Collected data entries
◆ ◆ ◆ ◆ ◆
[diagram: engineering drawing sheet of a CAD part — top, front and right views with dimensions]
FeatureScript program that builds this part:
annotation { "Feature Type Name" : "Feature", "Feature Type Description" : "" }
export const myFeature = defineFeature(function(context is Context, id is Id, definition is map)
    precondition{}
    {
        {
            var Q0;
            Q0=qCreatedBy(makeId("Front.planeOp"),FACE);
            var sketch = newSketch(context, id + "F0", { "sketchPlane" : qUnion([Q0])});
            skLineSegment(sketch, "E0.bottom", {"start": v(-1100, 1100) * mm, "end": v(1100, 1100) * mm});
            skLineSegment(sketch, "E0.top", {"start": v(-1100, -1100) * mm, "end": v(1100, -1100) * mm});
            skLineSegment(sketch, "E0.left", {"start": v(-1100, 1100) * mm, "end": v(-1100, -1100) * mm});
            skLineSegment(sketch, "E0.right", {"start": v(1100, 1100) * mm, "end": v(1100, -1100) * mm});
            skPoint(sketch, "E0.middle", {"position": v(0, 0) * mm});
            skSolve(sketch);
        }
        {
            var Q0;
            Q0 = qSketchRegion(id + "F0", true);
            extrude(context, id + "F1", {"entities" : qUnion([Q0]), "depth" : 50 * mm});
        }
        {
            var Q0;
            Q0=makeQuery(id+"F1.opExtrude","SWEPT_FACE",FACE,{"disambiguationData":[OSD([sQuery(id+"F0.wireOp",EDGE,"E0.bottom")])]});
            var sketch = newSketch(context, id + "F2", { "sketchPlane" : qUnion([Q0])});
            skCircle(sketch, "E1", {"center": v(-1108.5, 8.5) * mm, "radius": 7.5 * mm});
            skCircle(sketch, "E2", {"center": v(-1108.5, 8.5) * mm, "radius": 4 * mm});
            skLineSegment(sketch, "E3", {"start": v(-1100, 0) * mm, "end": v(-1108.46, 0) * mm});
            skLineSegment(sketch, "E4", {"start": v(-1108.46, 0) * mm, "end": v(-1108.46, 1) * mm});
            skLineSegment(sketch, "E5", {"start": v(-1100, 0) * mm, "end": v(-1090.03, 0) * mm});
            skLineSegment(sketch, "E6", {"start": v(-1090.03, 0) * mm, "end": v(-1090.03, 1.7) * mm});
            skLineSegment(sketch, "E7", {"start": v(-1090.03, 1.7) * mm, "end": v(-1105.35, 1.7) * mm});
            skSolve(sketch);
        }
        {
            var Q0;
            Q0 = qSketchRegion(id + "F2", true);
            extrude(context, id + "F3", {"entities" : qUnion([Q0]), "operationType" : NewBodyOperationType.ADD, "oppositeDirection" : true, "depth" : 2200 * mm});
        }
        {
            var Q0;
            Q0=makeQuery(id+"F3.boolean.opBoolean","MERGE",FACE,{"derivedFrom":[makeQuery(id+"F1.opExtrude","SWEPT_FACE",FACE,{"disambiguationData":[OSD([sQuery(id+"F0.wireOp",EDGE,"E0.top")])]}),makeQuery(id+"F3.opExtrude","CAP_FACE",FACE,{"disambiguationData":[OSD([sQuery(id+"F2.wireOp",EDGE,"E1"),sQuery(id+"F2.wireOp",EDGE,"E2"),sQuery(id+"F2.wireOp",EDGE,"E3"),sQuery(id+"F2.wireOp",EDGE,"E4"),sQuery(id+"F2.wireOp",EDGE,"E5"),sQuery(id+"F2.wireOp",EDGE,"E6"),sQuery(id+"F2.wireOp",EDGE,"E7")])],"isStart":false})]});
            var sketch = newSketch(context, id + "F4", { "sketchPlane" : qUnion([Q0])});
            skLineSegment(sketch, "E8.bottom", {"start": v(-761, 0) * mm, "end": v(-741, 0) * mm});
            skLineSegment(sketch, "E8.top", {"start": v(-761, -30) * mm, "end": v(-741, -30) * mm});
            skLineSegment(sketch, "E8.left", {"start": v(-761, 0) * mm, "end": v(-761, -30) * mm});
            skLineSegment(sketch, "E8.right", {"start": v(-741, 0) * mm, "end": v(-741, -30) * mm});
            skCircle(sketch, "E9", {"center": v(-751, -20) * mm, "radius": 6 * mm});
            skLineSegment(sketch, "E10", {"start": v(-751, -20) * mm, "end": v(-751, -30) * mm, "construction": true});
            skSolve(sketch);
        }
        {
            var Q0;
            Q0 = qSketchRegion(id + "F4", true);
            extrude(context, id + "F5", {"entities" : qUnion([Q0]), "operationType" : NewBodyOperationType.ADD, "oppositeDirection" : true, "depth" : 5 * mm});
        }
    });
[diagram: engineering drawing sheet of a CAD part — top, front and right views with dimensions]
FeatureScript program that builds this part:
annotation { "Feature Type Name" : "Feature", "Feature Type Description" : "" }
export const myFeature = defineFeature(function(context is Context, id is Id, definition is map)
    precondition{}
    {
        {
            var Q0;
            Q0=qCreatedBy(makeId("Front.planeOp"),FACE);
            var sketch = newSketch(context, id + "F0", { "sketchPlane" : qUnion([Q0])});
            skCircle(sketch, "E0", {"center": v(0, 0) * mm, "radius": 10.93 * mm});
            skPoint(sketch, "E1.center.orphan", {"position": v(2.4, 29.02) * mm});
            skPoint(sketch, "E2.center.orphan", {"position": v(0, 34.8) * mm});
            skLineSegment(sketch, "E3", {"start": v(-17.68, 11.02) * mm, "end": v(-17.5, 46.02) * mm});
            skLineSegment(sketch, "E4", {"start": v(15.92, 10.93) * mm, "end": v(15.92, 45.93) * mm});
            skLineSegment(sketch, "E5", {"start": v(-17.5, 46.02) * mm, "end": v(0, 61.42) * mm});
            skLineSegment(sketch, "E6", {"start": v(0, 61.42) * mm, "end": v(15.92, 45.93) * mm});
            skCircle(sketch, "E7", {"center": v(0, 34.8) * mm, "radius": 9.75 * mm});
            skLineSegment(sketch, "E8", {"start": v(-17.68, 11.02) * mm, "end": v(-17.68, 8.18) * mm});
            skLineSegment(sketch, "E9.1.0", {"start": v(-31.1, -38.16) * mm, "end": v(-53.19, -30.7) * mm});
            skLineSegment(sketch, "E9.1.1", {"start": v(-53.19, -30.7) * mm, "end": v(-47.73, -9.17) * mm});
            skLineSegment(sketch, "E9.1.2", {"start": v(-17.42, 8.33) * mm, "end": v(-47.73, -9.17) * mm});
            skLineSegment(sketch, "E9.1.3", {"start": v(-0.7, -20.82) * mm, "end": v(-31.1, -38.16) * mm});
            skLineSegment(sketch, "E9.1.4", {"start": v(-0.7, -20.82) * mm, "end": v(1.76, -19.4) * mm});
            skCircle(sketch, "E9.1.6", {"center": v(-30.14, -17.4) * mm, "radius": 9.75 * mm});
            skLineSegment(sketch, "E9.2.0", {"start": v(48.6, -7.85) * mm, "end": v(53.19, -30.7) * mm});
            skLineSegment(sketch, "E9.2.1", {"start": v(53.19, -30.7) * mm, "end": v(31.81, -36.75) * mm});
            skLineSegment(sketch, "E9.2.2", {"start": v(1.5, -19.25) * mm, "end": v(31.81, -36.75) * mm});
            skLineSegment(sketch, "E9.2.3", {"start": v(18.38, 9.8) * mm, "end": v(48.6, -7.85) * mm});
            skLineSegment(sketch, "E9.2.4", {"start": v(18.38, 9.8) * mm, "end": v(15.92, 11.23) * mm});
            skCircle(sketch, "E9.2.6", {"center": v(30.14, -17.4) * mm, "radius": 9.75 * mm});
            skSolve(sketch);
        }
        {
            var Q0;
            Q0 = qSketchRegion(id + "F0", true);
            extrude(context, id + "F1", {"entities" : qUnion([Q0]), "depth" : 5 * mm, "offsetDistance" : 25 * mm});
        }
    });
◆ ◆ ◆ ◆ ◆
WORK TO COMPLETE:
Select each line above that contains the string "newSketch", and copy those lines.

RESPONSE TO THE EXERCISE:
            var sketch = newSketch(context, id + "F0", { "sketchPlane" : qUnion([Q0])});
            var sketch = newSketch(context, id + "F2", { "sketchPlane" : qUnion([Q0])});
            var sketch = newSketch(context, id + "F4", { "sketchPlane" : qUnion([Q0])});
            var sketch = newSketch(context, id + "F0", { "sketchPlane" : qUnion([Q0])});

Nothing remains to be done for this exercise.